Jurisdiction is relinquished.

. This opinion was reassigned to the authoring judge on January 27, 2014.

. 2 Pa.C.S. §§ 551-555, 751-754.

. In addition to its validity challenge, CCO also filed a civil action against the Township in the trial court. Money subsequently intervened in the civil action, and commenced a separate tort action against the Township, CCO and CCO's principal.

."Our review of a trial court’s grant of a motion to dismiss is limited to determining whether the trial court abused its discretion or committed an error of law." DeFilippo v. Cranberry Township Board of Supervisors, 49 A.3d 939, 941 n. 1 (Pa.Cmwlth.2012).

. Act of July 31, 1968, P.L. 805, as amended, 53 P.S. §§ 10101-11202.

. As this Court explained in Larock v. Sugarloaf Township Zoning Hearing Board, 740 A.2d 308, 312 (Pa.Cmwlth.1999):

When the property at issue is someone's home, the owner’s right to protect the viability of his property is even more personal. The purchase of a home is often considered to be one of, if not the, most significant investments an individual can make during his lifetime.
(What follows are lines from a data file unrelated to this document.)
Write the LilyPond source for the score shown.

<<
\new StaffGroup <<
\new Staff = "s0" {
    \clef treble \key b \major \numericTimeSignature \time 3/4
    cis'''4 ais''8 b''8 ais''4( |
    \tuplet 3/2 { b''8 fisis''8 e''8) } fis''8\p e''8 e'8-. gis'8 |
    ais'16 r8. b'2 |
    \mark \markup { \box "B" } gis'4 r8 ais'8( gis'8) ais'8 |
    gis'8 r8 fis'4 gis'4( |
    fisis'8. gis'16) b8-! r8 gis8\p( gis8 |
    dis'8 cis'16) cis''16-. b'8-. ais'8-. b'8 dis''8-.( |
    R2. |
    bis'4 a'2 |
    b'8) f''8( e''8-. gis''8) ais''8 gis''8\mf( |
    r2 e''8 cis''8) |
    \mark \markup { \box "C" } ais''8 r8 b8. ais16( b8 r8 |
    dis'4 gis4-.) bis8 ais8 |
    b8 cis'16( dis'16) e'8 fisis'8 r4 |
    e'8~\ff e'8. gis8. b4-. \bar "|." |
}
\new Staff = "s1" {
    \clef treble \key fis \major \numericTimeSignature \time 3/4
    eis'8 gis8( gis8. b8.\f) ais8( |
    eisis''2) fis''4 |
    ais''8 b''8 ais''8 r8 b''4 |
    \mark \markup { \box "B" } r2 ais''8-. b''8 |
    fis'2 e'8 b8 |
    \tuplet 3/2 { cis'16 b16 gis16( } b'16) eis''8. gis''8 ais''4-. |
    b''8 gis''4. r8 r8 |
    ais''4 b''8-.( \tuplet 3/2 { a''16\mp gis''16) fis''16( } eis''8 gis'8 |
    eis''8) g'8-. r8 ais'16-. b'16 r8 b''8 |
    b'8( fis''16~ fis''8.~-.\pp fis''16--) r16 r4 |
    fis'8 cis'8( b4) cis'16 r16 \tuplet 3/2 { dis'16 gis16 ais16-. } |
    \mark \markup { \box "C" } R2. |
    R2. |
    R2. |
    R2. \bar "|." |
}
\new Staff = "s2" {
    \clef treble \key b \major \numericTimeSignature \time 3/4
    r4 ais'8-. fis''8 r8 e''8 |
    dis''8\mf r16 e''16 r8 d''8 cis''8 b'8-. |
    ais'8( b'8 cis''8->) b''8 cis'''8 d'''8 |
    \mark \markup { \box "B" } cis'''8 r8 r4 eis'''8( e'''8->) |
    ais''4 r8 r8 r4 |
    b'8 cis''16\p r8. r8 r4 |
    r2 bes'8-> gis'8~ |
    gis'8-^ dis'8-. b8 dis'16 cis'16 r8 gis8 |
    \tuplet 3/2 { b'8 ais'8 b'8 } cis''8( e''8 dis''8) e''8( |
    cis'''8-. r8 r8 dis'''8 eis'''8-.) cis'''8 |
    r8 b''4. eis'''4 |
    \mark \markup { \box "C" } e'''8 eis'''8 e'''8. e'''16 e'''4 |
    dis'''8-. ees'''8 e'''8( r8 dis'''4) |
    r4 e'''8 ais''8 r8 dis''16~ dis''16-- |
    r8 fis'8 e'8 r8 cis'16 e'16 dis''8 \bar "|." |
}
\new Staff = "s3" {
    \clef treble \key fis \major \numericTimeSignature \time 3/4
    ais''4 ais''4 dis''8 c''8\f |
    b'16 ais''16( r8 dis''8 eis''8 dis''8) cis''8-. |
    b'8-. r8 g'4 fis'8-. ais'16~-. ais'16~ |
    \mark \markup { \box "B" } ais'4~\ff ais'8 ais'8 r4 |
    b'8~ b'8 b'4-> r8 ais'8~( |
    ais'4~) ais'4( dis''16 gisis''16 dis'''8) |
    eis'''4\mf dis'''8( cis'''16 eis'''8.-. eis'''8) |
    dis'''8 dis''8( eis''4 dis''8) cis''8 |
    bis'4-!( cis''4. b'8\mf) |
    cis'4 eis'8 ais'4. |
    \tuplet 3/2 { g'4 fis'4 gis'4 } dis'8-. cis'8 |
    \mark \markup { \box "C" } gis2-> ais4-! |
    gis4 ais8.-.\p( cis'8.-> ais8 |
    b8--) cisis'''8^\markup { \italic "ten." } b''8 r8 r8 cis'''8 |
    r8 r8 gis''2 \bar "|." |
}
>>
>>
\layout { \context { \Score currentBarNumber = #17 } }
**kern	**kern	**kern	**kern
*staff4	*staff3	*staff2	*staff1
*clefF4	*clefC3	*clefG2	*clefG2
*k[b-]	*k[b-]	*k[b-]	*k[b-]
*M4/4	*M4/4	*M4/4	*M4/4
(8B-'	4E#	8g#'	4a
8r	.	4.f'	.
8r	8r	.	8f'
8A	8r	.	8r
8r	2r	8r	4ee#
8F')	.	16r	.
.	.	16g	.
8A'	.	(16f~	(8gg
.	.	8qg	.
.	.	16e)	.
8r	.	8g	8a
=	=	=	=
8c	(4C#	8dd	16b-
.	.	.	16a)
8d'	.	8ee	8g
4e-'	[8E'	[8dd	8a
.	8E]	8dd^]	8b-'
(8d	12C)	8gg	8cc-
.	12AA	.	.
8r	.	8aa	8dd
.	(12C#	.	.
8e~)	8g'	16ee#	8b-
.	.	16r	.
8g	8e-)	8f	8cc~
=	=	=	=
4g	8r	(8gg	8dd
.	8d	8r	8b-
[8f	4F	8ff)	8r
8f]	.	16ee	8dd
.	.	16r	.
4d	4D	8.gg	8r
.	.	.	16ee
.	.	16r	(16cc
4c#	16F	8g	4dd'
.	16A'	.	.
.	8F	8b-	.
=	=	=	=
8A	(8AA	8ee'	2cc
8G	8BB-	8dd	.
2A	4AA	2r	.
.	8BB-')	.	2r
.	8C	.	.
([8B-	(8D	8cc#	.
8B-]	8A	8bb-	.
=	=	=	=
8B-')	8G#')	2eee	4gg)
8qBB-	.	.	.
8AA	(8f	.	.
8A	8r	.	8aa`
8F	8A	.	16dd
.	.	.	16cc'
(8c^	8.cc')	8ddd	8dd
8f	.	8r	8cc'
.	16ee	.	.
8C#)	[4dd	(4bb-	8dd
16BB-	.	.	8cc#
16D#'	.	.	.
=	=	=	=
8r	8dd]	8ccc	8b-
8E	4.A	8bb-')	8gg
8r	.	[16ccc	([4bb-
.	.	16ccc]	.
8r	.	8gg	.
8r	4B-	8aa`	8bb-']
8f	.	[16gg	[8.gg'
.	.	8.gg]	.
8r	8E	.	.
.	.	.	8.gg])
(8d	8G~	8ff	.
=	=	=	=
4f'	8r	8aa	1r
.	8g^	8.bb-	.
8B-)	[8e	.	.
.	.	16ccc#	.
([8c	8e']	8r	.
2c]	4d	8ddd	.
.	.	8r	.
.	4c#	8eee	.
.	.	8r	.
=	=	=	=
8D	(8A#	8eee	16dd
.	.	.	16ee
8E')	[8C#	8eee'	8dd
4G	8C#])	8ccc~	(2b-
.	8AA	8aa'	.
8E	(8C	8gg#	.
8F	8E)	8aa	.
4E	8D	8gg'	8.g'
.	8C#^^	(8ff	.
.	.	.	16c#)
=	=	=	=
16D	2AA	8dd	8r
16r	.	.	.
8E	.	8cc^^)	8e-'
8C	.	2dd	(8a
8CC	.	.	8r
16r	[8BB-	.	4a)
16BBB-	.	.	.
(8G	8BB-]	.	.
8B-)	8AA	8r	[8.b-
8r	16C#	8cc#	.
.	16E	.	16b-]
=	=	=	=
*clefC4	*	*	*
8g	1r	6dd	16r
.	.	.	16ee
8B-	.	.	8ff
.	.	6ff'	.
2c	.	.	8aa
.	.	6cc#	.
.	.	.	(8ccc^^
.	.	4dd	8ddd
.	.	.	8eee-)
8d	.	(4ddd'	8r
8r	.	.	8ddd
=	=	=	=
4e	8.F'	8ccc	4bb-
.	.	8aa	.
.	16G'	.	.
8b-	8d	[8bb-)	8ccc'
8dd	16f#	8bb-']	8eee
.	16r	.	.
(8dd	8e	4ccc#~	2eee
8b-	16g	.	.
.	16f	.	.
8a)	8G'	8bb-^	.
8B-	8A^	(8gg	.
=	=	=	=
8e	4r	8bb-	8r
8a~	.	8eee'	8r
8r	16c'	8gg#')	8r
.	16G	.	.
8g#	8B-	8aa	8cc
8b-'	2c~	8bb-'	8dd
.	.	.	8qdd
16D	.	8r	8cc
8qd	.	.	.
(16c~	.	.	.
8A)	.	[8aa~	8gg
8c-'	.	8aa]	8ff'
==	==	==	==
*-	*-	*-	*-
To deny an individual the right to protect his interest in the property he calls home would violate public policy.

.As stated above, Paragraph 12(c) of the Settlement Agreement states, "This Agreement shall constitute the entire agreement among the Parties and supersedes all prior negotiations, understandings and agreements of any nature whatsoever with respect to the subject matter hereof.” (R.R. at 37a).

. As stated above, Paragraph 7 of the Settlement Agreement states, in pertinent part, that “[t]he maintenance responsibilities of CCO shall be set forth in a separate Maintenance Agreement which shall be incorporated by reference into this Agreement and made a part hererof.” (R.R. at 35a).

. See also 12 P.L.E. Contracts § 314 (2013) ("The modification of a contract requires a new agreement, and when this is found to occur a new contract springs into existence. A modification does not displace a prior valid contract; rather, the new contract acts as a substitute for the original contract, but only to the extent that it alters it. The contract may be abrogated in part and stand as to the residue_”) (footnotes omitted).